-------- DATA RECORDS --------
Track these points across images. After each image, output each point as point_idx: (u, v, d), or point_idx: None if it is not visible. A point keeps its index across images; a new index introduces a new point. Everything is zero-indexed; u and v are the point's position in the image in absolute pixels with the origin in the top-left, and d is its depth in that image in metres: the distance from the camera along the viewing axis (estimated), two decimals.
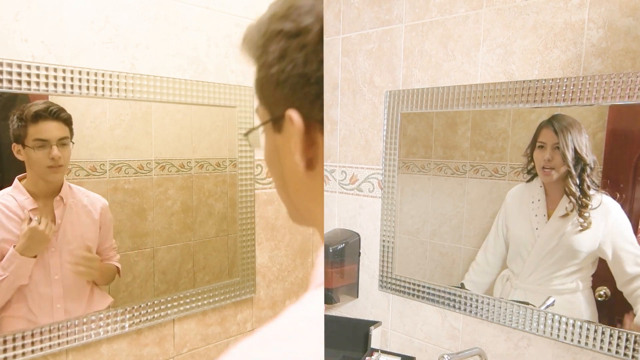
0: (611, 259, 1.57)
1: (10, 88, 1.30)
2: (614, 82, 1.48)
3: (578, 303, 1.64)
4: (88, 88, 1.43)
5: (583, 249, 1.62)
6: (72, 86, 1.40)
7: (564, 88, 1.58)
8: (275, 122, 0.60)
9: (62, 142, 1.41)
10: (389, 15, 2.06)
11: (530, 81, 1.65)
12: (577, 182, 1.60)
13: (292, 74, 0.56)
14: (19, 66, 1.31)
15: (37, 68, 1.33)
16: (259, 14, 0.62)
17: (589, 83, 1.53)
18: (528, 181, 1.73)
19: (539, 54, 1.65)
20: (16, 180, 1.38)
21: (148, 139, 1.58)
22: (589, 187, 1.59)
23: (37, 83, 1.34)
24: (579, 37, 1.57)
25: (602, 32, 1.52)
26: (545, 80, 1.62)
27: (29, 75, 1.32)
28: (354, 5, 2.18)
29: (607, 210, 1.57)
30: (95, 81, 1.44)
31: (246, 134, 0.63)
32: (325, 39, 2.30)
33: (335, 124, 2.32)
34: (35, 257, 1.40)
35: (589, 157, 1.58)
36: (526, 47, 1.68)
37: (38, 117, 1.36)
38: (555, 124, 1.63)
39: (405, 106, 2.01)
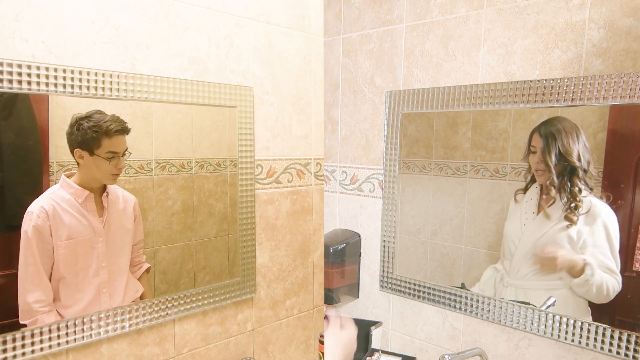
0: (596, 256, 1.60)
1: (10, 88, 1.30)
2: (615, 82, 1.48)
3: (565, 298, 1.65)
4: (88, 88, 1.43)
5: (565, 244, 1.63)
6: (72, 86, 1.40)
7: (565, 88, 1.58)
8: None
9: (125, 153, 1.53)
10: (389, 15, 2.06)
11: (531, 81, 1.65)
12: (568, 185, 1.62)
13: None
14: (19, 66, 1.30)
15: (38, 68, 1.33)
16: (259, 13, 0.63)
17: (590, 83, 1.53)
18: (526, 190, 1.76)
19: (540, 54, 1.65)
20: (64, 177, 1.45)
21: (148, 139, 1.59)
22: (580, 191, 1.60)
23: (38, 83, 1.33)
24: (579, 37, 1.57)
25: (603, 32, 1.52)
26: (546, 80, 1.62)
27: (29, 75, 1.32)
28: (354, 5, 2.18)
29: (595, 214, 1.58)
30: (96, 81, 1.44)
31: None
--------
• WORK INSTRUCTIONS: Write out every entry above exactly, minus the pictures.

• ANSWER BELOW:
Track these points across images. After each image, output each point as point_idx: (u, v, d), or point_idx: None if it is not visible. A point keeps its index across images; a new index introduces a new point. Everything is zero-indexed; u and v are the point's position in the image in absolute pixels with the origin in the top-left, and d is its depth in that image in metres: the distance from the camera along the viewing axis (estimated), two decimals.
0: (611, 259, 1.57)
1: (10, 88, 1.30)
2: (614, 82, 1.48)
3: (578, 303, 1.64)
4: (88, 88, 1.43)
5: (583, 249, 1.62)
6: (72, 86, 1.40)
7: (564, 88, 1.58)
8: (275, 122, 0.60)
9: (62, 142, 1.41)
10: (389, 15, 2.06)
11: (530, 81, 1.65)
12: (577, 182, 1.60)
13: (292, 74, 0.56)
14: (19, 66, 1.31)
15: (37, 68, 1.33)
16: (259, 14, 0.62)
17: (589, 83, 1.53)
18: (528, 181, 1.73)
19: (539, 54, 1.65)
20: (16, 180, 1.38)
21: (148, 139, 1.58)
22: (589, 187, 1.59)
23: (37, 83, 1.34)
24: (579, 37, 1.57)
25: (602, 32, 1.52)
26: (545, 80, 1.62)
27: (29, 75, 1.32)
28: (354, 5, 2.18)
29: (607, 210, 1.57)
30: (95, 81, 1.44)
31: (246, 134, 0.63)
32: (325, 39, 2.30)
33: (335, 124, 2.32)
34: (35, 257, 1.40)
35: (589, 157, 1.58)
36: (526, 47, 1.68)
37: (38, 117, 1.36)
38: (555, 124, 1.63)
39: (405, 106, 2.01)
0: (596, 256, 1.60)
1: (10, 88, 1.30)
2: (615, 82, 1.48)
3: (565, 298, 1.65)
4: (88, 88, 1.43)
5: (565, 244, 1.63)
6: (72, 86, 1.40)
7: (565, 88, 1.58)
8: None
9: (125, 153, 1.53)
10: (389, 15, 2.06)
11: (531, 81, 1.65)
12: (568, 185, 1.62)
13: None
14: (19, 66, 1.30)
15: (38, 68, 1.33)
16: (259, 13, 0.63)
17: (590, 83, 1.53)
18: (526, 190, 1.76)
19: (540, 54, 1.65)
20: (64, 177, 1.45)
21: (148, 139, 1.59)
22: (580, 191, 1.60)
23: (38, 83, 1.33)
24: (579, 37, 1.57)
25: (603, 32, 1.52)
26: (546, 80, 1.62)
27: (29, 75, 1.32)
28: (354, 5, 2.18)
29: (595, 214, 1.58)
30: (96, 81, 1.44)
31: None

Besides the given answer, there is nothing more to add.